April 10

1821 Execution of Patriarch Gregory V

When the Ottoman Turks conquered Constantinople in 1453 they ended the Roman  Empire and extinguished the last imperial dynasty, the Paleologi; but they kept in place the office of the Patriarch of Constantinople. Christianity would be tolerated in the Turkish domains under a number of restrictions and penalties but would be allowed self-government in religious affairs. Mehmet the Conqueror chose the fiercely anti-Catholic monk Gennadius Scholarius to be the first of the puppet Ecumenical Patriarchs. As such, he was not only head of the empire’s Orthodox inhabitants (Ethnarch of the Rum millet), he was also responsible for their good behaviour. This was a difficult task as the sultan’s various Greek, Bulgarian, Serb, Croat, Wallachian, and Albanian Christians often resented Turkish rule. A number of patriarchs would be punished if their coreligionists acted up. In 1821 it would be the turn of Gregory V.

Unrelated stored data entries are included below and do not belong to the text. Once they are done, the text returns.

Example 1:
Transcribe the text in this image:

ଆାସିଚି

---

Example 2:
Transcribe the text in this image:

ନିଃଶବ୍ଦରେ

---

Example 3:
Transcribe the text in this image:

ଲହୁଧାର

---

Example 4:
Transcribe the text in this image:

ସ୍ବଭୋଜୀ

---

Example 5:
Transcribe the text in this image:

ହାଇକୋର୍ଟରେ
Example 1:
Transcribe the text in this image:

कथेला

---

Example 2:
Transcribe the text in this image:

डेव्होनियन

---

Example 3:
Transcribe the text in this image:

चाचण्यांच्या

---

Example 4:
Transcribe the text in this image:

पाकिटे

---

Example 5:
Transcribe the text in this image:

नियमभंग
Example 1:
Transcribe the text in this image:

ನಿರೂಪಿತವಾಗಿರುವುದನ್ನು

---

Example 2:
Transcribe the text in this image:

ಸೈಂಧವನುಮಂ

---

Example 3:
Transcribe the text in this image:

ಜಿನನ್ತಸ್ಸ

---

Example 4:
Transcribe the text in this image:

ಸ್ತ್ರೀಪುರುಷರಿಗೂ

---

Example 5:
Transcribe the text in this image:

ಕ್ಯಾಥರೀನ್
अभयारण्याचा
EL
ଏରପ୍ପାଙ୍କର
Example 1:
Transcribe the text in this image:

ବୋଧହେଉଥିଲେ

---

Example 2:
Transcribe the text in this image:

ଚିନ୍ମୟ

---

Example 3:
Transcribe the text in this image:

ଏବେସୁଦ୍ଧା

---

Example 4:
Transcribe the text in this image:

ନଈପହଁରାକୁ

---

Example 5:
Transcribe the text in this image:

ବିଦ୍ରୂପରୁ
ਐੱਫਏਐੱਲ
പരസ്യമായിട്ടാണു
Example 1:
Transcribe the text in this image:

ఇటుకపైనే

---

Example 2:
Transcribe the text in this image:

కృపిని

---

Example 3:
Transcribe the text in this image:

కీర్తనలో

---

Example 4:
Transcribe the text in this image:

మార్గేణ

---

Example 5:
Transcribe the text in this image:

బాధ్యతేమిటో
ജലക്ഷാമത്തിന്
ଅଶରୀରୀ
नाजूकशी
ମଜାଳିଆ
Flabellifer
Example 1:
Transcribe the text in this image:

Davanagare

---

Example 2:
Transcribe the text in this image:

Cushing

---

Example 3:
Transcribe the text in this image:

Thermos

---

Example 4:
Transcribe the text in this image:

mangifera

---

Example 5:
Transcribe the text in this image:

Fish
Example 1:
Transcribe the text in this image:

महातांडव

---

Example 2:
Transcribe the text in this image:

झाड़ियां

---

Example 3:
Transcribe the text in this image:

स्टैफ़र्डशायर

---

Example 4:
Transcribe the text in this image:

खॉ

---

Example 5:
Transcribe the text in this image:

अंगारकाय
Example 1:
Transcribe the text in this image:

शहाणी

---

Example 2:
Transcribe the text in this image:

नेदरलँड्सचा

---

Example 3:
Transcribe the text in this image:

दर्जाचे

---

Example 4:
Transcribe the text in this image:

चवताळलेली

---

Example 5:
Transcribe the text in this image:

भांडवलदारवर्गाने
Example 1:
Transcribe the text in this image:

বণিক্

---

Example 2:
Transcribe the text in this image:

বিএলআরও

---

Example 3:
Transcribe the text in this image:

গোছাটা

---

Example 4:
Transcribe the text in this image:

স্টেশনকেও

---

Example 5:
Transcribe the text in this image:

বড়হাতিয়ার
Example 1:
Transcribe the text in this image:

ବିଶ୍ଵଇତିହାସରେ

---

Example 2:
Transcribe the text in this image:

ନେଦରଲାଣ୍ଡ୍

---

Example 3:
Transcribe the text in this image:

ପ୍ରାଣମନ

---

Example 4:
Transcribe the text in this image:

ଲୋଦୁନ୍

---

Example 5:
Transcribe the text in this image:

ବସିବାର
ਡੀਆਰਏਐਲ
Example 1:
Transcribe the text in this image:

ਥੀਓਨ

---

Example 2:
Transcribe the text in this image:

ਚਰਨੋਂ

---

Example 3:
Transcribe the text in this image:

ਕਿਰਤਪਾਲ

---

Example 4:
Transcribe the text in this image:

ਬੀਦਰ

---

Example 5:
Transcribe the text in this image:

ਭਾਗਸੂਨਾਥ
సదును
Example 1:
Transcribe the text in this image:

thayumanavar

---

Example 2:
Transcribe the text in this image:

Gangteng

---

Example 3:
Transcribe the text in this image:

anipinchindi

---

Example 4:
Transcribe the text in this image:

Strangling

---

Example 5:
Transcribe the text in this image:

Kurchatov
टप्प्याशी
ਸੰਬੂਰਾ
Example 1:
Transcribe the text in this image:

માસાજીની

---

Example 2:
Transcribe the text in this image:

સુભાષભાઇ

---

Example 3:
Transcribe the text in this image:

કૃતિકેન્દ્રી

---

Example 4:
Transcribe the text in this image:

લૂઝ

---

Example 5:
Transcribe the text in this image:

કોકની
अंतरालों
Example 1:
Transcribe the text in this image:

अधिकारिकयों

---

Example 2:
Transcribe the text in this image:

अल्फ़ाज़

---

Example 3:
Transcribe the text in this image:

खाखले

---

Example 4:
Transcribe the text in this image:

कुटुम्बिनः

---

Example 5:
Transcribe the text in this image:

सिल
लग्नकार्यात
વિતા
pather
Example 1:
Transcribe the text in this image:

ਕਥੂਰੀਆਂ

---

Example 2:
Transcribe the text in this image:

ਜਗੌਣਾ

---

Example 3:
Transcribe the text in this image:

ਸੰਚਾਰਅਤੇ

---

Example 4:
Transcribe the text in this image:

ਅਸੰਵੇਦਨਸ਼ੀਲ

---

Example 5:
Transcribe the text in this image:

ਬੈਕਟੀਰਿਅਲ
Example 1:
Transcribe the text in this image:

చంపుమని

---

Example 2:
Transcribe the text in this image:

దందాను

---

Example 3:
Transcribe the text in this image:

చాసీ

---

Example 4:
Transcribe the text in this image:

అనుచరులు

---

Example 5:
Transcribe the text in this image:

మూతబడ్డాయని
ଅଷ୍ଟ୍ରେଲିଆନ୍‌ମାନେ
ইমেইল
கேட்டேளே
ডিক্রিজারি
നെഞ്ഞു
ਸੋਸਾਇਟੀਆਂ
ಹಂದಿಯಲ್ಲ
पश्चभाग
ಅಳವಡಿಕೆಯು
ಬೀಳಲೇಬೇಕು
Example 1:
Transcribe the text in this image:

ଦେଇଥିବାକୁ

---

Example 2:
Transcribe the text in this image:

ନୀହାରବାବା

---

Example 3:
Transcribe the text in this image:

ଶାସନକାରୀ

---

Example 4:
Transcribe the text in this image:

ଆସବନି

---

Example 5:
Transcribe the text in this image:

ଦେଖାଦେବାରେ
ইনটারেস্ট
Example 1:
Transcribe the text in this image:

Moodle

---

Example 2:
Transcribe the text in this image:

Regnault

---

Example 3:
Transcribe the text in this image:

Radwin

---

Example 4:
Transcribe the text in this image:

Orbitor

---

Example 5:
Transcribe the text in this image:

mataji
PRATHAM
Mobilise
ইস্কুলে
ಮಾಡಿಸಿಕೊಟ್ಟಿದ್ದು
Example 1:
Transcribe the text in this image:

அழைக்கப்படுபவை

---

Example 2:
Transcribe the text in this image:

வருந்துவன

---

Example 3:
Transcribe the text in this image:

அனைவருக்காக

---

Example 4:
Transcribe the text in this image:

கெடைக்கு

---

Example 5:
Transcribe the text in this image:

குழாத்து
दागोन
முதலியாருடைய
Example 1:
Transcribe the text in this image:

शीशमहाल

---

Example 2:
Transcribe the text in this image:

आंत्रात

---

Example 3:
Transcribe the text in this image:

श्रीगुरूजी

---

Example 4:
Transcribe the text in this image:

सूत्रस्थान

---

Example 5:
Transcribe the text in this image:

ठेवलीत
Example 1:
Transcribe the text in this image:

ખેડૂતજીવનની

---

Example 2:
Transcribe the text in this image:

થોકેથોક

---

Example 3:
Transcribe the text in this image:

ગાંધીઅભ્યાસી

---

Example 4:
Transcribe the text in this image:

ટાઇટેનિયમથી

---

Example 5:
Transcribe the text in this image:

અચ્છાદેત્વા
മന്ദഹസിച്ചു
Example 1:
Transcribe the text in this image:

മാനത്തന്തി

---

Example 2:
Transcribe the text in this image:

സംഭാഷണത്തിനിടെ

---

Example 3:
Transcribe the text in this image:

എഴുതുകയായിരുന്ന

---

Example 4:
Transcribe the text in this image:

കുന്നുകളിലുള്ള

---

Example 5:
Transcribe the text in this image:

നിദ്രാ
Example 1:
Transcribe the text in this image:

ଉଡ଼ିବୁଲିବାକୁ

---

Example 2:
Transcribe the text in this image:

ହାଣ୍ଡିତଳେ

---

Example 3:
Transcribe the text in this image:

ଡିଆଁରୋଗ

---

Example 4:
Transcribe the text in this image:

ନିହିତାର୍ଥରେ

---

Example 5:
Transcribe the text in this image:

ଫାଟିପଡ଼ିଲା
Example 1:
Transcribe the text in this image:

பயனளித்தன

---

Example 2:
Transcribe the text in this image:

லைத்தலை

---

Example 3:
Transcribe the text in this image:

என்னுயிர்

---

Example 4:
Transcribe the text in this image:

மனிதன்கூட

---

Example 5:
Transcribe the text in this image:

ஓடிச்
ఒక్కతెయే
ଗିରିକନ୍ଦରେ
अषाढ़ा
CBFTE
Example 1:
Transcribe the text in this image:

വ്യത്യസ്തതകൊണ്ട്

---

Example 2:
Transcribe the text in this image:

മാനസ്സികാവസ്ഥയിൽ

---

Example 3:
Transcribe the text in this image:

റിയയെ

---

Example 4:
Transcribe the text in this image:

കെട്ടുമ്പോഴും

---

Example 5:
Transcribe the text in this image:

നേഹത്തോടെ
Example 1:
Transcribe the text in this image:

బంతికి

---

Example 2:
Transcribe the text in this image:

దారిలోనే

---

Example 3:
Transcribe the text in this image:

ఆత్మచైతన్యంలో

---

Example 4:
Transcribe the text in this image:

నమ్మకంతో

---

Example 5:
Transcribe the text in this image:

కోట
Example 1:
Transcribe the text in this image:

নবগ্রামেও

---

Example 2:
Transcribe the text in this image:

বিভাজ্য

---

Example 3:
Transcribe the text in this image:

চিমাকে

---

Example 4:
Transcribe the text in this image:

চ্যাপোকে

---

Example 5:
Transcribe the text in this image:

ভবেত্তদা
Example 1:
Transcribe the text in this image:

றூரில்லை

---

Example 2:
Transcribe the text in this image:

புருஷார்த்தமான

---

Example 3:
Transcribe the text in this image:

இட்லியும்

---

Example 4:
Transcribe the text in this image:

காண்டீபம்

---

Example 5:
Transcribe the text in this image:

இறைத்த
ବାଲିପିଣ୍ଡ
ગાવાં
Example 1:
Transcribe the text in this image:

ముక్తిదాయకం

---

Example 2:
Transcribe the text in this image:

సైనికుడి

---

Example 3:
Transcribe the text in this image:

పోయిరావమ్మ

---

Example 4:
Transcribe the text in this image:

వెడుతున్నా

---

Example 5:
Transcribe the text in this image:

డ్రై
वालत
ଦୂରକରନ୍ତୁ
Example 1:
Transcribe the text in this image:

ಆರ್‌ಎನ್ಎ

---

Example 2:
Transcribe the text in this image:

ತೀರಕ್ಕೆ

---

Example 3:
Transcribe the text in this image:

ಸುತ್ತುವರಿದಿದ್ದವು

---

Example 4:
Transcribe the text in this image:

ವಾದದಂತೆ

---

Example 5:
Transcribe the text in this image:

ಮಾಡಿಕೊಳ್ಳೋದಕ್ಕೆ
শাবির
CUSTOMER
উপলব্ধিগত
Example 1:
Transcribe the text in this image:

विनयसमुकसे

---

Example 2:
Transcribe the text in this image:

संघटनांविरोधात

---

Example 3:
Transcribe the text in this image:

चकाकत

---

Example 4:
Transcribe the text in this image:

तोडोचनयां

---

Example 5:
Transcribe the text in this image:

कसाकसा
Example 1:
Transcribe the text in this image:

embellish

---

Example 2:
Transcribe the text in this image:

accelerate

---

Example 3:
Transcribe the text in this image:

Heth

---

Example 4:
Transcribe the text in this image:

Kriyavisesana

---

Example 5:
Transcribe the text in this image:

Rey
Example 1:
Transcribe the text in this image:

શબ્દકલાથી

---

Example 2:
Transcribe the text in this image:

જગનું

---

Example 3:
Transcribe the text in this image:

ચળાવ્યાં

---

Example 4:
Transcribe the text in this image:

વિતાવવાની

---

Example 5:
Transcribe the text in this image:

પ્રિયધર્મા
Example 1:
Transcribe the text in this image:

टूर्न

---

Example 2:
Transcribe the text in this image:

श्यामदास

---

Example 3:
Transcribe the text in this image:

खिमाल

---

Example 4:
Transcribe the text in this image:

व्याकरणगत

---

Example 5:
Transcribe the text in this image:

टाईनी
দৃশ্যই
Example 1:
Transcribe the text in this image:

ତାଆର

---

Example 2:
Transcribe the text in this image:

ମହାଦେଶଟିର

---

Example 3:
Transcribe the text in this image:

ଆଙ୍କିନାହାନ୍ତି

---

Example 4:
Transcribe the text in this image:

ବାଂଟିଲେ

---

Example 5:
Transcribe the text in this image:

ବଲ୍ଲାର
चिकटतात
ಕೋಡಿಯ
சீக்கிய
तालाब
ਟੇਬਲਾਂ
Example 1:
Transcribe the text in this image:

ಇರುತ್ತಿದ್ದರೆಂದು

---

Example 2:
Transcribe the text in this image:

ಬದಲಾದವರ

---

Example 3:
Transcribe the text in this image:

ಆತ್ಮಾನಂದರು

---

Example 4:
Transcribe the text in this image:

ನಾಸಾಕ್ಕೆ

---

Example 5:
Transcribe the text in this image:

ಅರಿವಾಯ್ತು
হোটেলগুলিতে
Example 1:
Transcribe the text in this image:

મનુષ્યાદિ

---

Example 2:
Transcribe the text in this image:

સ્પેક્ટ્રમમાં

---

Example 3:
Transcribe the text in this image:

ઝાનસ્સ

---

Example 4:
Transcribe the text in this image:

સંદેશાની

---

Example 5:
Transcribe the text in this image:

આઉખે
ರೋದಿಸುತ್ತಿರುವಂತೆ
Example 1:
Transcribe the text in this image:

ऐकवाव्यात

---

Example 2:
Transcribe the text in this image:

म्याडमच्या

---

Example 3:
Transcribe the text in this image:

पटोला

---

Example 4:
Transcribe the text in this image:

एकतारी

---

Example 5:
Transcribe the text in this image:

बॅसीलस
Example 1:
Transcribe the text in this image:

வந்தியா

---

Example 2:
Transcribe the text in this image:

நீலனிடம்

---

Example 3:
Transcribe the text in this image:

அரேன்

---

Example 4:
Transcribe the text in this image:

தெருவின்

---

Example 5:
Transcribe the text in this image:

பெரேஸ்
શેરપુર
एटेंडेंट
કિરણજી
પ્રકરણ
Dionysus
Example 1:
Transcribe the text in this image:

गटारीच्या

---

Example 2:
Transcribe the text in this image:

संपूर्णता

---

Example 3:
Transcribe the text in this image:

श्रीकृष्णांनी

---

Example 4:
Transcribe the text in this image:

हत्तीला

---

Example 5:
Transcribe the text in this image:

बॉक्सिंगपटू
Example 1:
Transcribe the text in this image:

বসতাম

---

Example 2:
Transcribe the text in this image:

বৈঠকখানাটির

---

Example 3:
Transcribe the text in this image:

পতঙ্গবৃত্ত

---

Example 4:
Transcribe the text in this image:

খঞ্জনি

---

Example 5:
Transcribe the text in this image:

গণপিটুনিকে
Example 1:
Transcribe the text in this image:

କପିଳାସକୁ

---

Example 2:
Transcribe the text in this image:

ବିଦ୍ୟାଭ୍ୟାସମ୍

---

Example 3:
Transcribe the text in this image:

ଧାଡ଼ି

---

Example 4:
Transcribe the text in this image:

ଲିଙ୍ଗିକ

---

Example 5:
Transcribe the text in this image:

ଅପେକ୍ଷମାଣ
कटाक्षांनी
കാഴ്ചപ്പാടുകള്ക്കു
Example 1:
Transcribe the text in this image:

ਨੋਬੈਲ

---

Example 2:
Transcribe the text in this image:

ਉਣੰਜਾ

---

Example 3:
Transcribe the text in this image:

That year much of Greece rose in revolt against Turkish rule. Patriarch Gregory, anxious lest the rebellion bring down a wider hostility to his Orthodox followers, denounced the rising. That was insufficient to stave off the ire of Sultan Murad II who ordered the execution of Gregory and other Christian bishops. Gregory was arrested as he emerged from Easter Mass and hanged in the doorway of the patriarchal compound where it remained for days, after which his body was dragged through the streets of Constantinople and thrown in the harbour where it was recovered by fishermen. Today it rests in a cathedral in Athens.

This atrocity did much to stir up European support for Greek independence which was eventually won by 1830. The gate in which the patriarch was hanged was sealed shut in his honour and has remained closed in the 200 years since.